DATA IN THIS EXERCISE: Begin

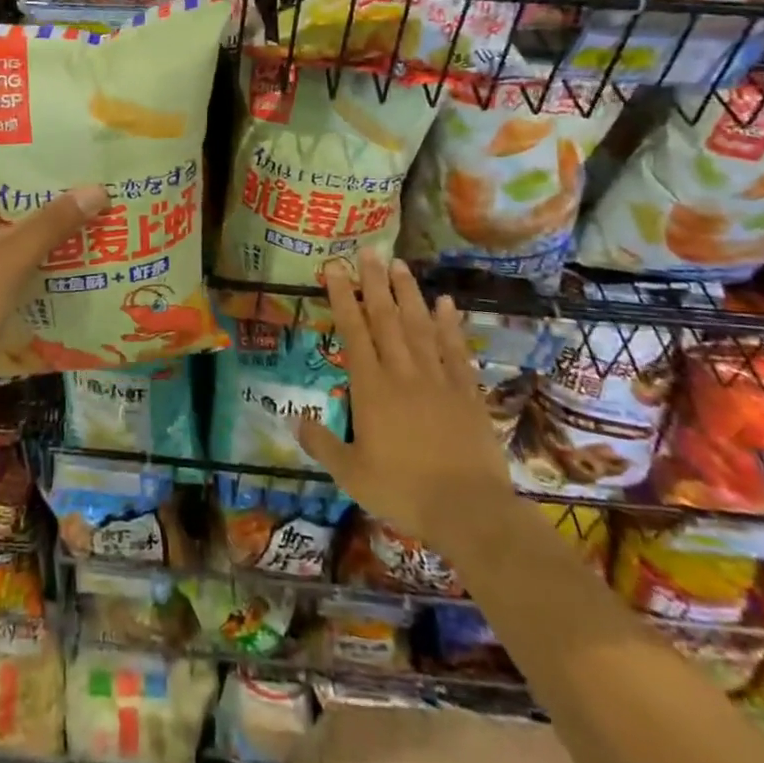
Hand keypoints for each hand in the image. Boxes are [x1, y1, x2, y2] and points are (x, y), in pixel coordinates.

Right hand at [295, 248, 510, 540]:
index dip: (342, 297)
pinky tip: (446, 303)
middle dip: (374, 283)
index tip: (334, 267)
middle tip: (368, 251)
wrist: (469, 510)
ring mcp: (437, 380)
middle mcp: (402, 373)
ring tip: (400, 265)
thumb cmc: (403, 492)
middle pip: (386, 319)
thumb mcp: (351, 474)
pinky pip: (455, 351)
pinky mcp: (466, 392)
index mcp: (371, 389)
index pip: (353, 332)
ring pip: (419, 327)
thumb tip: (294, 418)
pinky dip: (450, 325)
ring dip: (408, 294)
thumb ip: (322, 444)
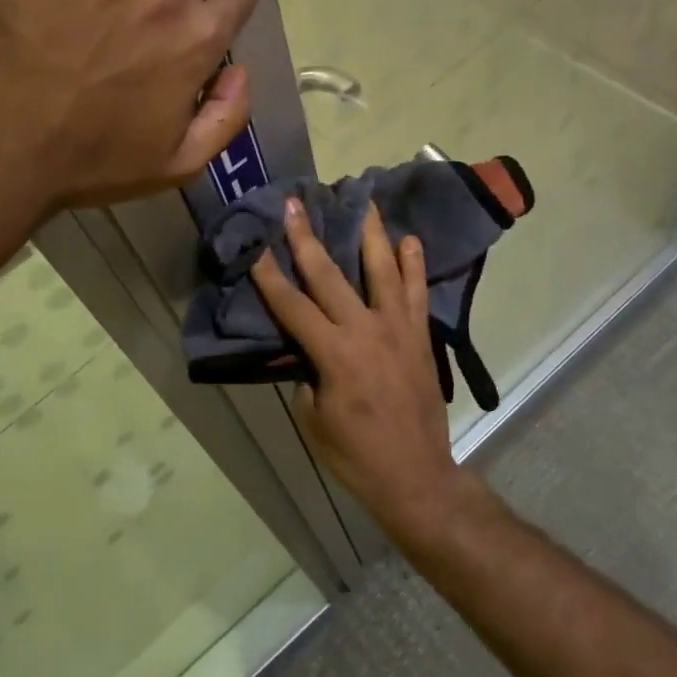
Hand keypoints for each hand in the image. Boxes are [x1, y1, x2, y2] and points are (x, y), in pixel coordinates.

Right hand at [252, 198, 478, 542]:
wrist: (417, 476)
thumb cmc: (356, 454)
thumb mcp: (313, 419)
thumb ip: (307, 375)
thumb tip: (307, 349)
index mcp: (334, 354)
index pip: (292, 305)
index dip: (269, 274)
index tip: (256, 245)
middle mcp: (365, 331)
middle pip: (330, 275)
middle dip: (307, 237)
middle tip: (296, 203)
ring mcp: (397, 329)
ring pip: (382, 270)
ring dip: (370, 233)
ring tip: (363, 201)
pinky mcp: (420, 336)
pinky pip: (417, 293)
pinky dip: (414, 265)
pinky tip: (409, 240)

DATA IN THIS EXERCISE: End

◆ YOUR OBJECTIVE ◆
Working from the entries above, please transcribe only the lines from the line with "pinky dip: (450, 325)" through the line with "index dip: (269, 274)", exactly, with both end lines and without pictures.

◆ TASK ANSWER ◆
pinky dip: (450, 325)
ring dip: (408, 294)
thumb ip: (322, 444)
Hand keypoints for each hand in the image. Boxes are [x1, y1, x2, y2] and points are (x, y), in pixel coordinates.

Right hand at [252, 198, 478, 542]:
wrist: (417, 476)
thumb cmc: (356, 454)
thumb mcp: (313, 419)
thumb ip: (307, 375)
thumb tip: (307, 349)
index mcp: (334, 354)
index pip: (292, 305)
index dip: (269, 274)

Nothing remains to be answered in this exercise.